** START Given passage **

Since the sector gear 120 does not further rotate after the sector gear 120 moves off the engaging area of the intermediate gear 122, the projection for unused-state detection 110 stays in a hanging down state (not advancing or retreating), namely, the state shown in FIG. 14(b). Hereupon, unused-state detection for one photoconductive element unit can be performed once since the projection for unused-state detection 110 and the unused-state detection switch 115 at a main body of the image forming apparatus side come to a non-contacting state. Note that a charging device and the power supply terminal 101a are omitted from FIGS. 14(a) and 14(b).
B. Toner Supply Control
The toner supply controlling operation, which is performed by the image forming apparatus control circuit 25, will be explained with reference to FIGS. 1 and 10. The image forming apparatus control circuit 25, in FIG. 1, controls turning on and turning off the drive motor 30. When the drive motor 30 is turned on, the power is transmitted to a drive part 31, and the first member 3 and the second member 4 are driven to rotate. Thus, by being rotatably driven, the first member 3 and the second member 4 agitate and convey the developer. On the contrary, when the drive motor 30 is turned off, the agitation and conveyance of the developer are stopped.
The image forming apparatus control circuit 25 performs a process shown in FIG. 15 after finishing the image forming operation for each sheet. First, a plurality of points (n points) of an output value of the toner density detecting sensor 19 are sampled, and an average value Vtm of the n points is calculated in Step S1. Next, the image forming apparatus control circuit 25 calculates a difference value ΔVt by subtracting a toner density reference value Vref from the average value Vtm (ΔVt=Vtm-Vref) in Step S2.

** END Given passage **

- **Written tasks**:
1) Output the image forming apparatus passage from "The image forming apparatus control circuit 25 performs" up to and including "in Step S2.".
2) In the image forming apparatus passage, how is the difference value ΔVt obtained in Step S2?
3) List every figure designation that the image forming apparatus passage refers to.

** START Listing **

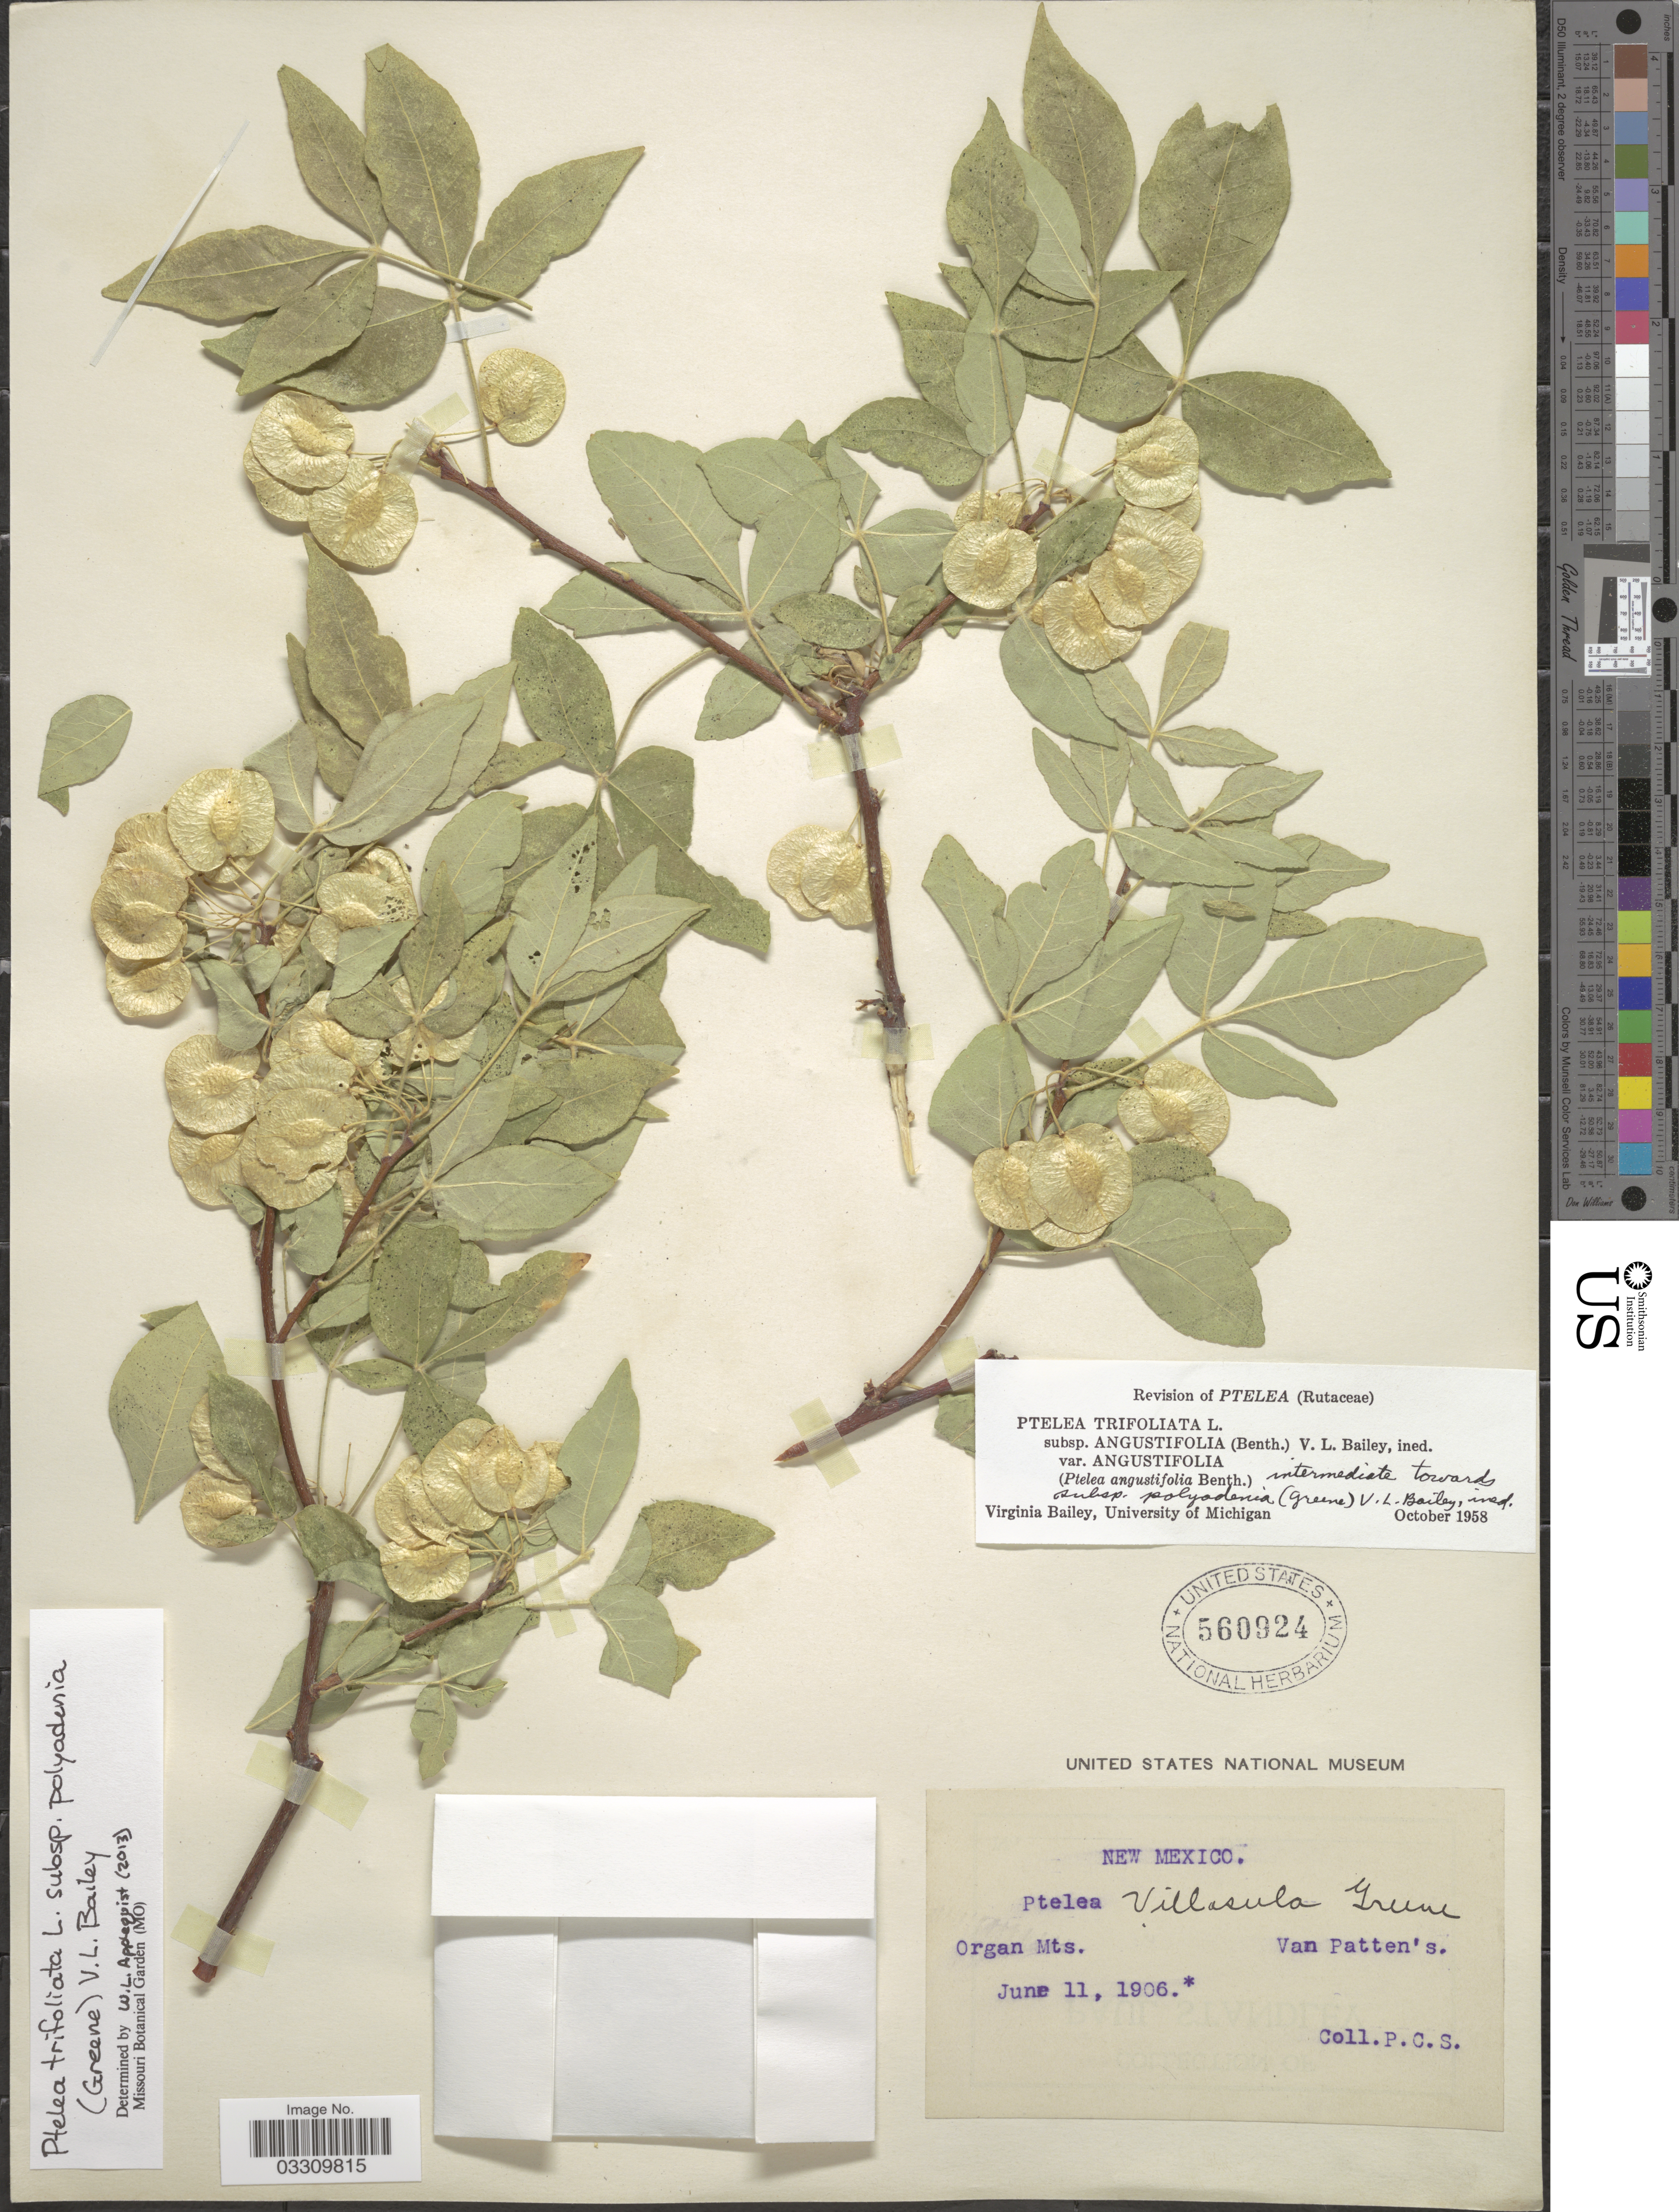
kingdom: Plantae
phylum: Tracheophyta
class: Magnoliopsida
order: Sapindales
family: Rutaceae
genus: Ptelea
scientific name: Ptelea trifoliata subsp. polyadenia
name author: (Greene) V. L. Bailey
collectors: P. C. S.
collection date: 1906-06-11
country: United States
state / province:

** END Listing **

- **Worked answers**:
1)
The image forming apparatus control circuit 25 performs a process shown in FIG. 15 after finishing the image forming operation for each sheet. First, a plurality of points (n points) of an output value of the toner density detecting sensor 19 are sampled, and an average value Vtm of the n points is calculated in Step S1. Next, the image forming apparatus control circuit 25 calculates a difference value ΔVt by subtracting a toner density reference value Vref from the average value Vtm (ΔVt=Vtm-Vref) in Step S2.

2) By subtracting the toner density reference value Vref from the average value Vtm (ΔVt=Vtm-Vref).

3)
FIG. 1
FIG. 10
FIG. 14(a)
FIG. 14(b)
FIG. 15